George Walpole, Earl of Orford, executed a deed by which, after reserving a life interest to himself, and a power of revocation never acted on, he settled the remainder in fee of all such property as came to him from his maternal relations, on the right heir of Samuel Rolle, son of Robert Rolle and Arabella Clinton, his ancestor, from whom the Barony had descended; but his legal adviser forgot a most important distinction between deeds and wills; a will not coming into action till after the testator’s death, when Mr. Trefusis would have been the undoubted heir of Samuel Rolle; but the deed, being effective from the instant of its execution, vested the remainder in Mr. George Walpole himself, the then heir of Samuel Rolle; and on his decease carried the property which had vested in him by act of law, although in direct opposition to his wishes and intention, from the
maternal line to that of his father. Fortunately, however, in this instance, the whole was under mortgage, which brought the cognizance of the affair into Chancery. Mr. Trefusis took possession unopposed; and proceedings to obtain the property in consequence of the mistake, were not commenced till after twenty years, when a solemn decision of the House of Lords declared that the interference came too late for disturbing matters in equity.
It is obvious that Mr. George Walpole should have settled the remainder in fee on such person as would be the heir of Samuel Rolle after his own decease, or perhaps in trustees for such person. Mr. Trefusis (Lord Clinton) has since disposed of the Callington property to Mr. Alexander Baring.
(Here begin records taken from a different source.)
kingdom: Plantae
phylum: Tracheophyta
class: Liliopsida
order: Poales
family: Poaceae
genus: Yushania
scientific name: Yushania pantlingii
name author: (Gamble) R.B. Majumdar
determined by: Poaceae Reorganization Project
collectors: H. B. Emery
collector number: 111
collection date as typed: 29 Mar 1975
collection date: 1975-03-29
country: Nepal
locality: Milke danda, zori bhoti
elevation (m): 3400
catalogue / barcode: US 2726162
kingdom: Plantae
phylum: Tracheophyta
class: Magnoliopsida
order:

This town or village received a Tudor charter in the 27th year of Queen Elizabeth, and continued to fulfil the duties, for which the corporation was instituted, till 1832, when the privilege of sending Members to Parliament ceased to exist.
Callington parish measures 2387 statute acres.
| £. | s. | d. | ||||
| Value of the Real Property, as returned to Parliament in 1815 | 4142 | 0 | 0 | |||
| Poor Rate in 1831 | 950 | 17 | 0 | |||
| Population,— | |||
| in 1801, 819 | in 1811, 938 | in 1821, 1321 | in 1831, 1388 |
giving an increase of 69 per cent. in 30 years.
GEOLOGY, BY DR. BOASE.
The north-eastern part of this parish extends to the foot of Kitt Hill, the most elevated point in Hingston Down, which is composed of granite. The slate adjoining thereto resembles that which occurs in similar situations in the parishes of St. Austell and St. Blazey; and it has also been the scene of mining speculations. As the town of Callington is approached, the slate becomes of a darker
blue, and passes into hornblende rock, which prevails in the other parts of this parish; but where quartz predominates, the land is barren. This rock, however, does not possess here a very marked character, nor is it frequently exposed to view; near St. Eve it appears to graduate into the calcareous series.